Reputation: 111
im just exploring the use of acquire and release memory fences and dont understand why i get the value output to zero sometimes and not the value of 2 all the time
I ran the program a number of times , and assumed the atomic store before the release barrier and the atomic load after the acquire barrier would ensure the values always would synchronise
#include <iostream>
#include <thread>
#include <atomic>
std::atomic<int>x;
void write()
{
x.store(2,std::memory_order_relaxed);
std::atomic_thread_fence(std::memory_order_release);
}
void read()
{
std::atomic_thread_fence(std::memory_order_acquire);
// THIS DOES NOT GIVE THE EXPECTED VALUE OF 2 SOMETIMES
std::cout<<x.load(std::memory_order_relaxed)<<std::endl;
}
int main()
{
std::thread t1(write);
std::thread t2(read);
t1.join();
t2.join();
return 0;
}
the atomic varible x gives a value of 0 sometimes
Upvotes: 1
Views: 899
Reputation: 1542
0 and 2 are both valid outcomes. The purpose of memory ordering is to ensure that all observers view memory operations in the same order, not that the order is always the same.
Upvotes: 0
Reputation: 8270
The reasons is simple: your fences accomplish exactly nothing and cannot have any use here anyway because there is no write that the fence would make visible (on the release side) to the acquiring side.
The simple answer is that the reading thread can run first and obviously will not see any write if it does.
The longer answer is that when your code has a race, as any code that uses either mutexes or atomics in a non trivial way, it must be prepared for any race outcome! So you has to make sure that not reading the value written by a write will not break your code.
ADDITIONAL EXPLANATION
A way to explain rel/ack semantics is:
So release before you have accomplished anything is meaningless and an acquire that throws away the information containing the claim, as in (void)x.load(memory_order_acquire)
is generally meaningless as there is no knowledge (in general) of what was acquired, which is to say of what was accomplished. (The exception to that rule is when a thread had relaxed loads or RMW operations.)
Upvotes: 0
Reputation: 936
I think you are misunderstanding the purpose of fences. Fences only enforce a certain ordering of memory operations for the compiler and processor in a single thread of execution. Your acquire fence will not magically make the thread wait until the óther thread performs the release.
Some literature will describe that a release operation in one thread "synchronizes with" a subsequent acquire operation in another thread. The key to this is that the acquire action is a subsequent action (i.e. the acquire is ordered "after" the release). If the release action is ordered after your acquire action, then there is no synchronizes-with relation between the write and read operations.
The reason why your code doesn't consistently return what you're expecting is because the thread interleavings sometimes order the write before the read, sometimes the read before the write.

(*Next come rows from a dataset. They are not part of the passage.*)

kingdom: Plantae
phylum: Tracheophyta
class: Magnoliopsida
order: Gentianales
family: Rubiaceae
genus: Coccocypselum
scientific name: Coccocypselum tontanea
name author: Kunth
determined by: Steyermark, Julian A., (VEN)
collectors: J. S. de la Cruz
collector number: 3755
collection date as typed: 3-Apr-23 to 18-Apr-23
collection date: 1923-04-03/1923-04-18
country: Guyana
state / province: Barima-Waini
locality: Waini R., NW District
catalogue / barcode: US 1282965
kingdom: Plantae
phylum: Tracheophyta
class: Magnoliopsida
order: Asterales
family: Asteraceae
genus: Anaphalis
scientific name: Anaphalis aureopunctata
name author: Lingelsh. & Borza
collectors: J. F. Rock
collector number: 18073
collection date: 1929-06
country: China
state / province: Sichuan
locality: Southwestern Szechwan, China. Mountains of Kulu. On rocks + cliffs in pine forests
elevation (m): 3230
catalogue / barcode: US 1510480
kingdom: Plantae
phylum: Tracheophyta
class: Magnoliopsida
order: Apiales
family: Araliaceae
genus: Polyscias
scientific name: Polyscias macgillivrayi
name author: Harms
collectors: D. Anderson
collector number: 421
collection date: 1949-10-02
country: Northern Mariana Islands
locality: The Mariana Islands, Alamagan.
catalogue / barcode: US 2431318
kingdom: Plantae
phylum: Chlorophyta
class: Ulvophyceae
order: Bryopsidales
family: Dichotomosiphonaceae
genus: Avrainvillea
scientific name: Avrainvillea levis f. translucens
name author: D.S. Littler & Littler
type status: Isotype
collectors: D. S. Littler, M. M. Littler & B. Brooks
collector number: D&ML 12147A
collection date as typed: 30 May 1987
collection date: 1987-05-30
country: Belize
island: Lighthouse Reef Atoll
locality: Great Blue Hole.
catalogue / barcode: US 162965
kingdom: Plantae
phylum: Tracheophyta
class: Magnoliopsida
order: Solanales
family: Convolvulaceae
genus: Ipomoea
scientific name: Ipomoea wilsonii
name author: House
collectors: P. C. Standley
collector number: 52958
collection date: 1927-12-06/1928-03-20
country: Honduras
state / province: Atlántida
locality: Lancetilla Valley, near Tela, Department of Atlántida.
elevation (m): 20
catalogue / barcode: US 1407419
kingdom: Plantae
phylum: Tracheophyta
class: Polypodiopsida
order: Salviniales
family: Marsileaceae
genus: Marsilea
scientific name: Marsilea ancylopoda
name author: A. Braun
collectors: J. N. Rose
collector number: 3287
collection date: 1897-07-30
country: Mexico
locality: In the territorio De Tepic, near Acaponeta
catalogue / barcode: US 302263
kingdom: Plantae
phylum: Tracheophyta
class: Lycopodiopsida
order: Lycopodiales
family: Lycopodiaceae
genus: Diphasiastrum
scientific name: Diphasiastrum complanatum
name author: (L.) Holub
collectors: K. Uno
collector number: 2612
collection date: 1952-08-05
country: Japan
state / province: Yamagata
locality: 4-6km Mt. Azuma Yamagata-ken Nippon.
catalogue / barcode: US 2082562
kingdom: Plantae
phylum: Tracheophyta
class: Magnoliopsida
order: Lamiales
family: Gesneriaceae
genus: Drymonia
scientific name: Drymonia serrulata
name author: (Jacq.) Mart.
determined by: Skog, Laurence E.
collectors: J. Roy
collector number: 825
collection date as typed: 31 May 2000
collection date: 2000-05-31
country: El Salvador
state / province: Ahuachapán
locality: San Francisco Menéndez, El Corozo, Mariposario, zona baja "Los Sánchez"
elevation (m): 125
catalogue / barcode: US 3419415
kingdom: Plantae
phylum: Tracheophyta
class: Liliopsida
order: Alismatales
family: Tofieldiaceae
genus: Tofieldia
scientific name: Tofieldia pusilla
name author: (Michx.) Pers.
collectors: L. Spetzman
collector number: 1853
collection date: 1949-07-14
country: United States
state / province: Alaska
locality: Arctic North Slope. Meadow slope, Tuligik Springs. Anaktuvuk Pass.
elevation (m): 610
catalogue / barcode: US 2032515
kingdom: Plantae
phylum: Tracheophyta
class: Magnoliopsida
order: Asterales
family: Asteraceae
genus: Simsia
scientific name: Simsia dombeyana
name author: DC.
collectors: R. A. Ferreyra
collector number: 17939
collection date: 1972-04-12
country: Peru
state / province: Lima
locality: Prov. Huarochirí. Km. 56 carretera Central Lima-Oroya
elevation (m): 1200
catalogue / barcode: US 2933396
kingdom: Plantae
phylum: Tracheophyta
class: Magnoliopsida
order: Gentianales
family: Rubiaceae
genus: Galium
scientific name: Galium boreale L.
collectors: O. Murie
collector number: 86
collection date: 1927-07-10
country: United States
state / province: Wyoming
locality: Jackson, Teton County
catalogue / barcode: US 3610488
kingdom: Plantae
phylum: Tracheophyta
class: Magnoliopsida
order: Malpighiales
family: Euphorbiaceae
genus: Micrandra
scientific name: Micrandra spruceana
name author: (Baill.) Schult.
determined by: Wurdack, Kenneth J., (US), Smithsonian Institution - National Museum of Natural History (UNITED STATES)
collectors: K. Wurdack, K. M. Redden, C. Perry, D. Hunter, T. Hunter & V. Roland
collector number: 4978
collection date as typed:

If you want to guarantee that thread t2
reads the value 2
that thread t1
publishes, you're going to have to force t2
to wait for the publish to happen. The textbook example almost invariably uses a guard variable that notifies t2
that the data is ready to be consumed.
I recommend you read a very well-written blog post about release and acquire semantics and the synchronizes-with relation at Preshing on Programming's The Synchronizes-With Relation.
Upvotes: 3
Reputation: 6584
Looks like you misuse the fence. You are trying to use it as a mutex, right? If you expect the code to output 2 always, you just think that the load
operation would never be executed before the save
one. But that is not what memory fence does, that is what the synchronization primitives do.
The fences are much trickier and they just don't allow compiler/processor to reorder certain types of commands within one thread. At the end of the day the order of execution of two separate threads is undefined.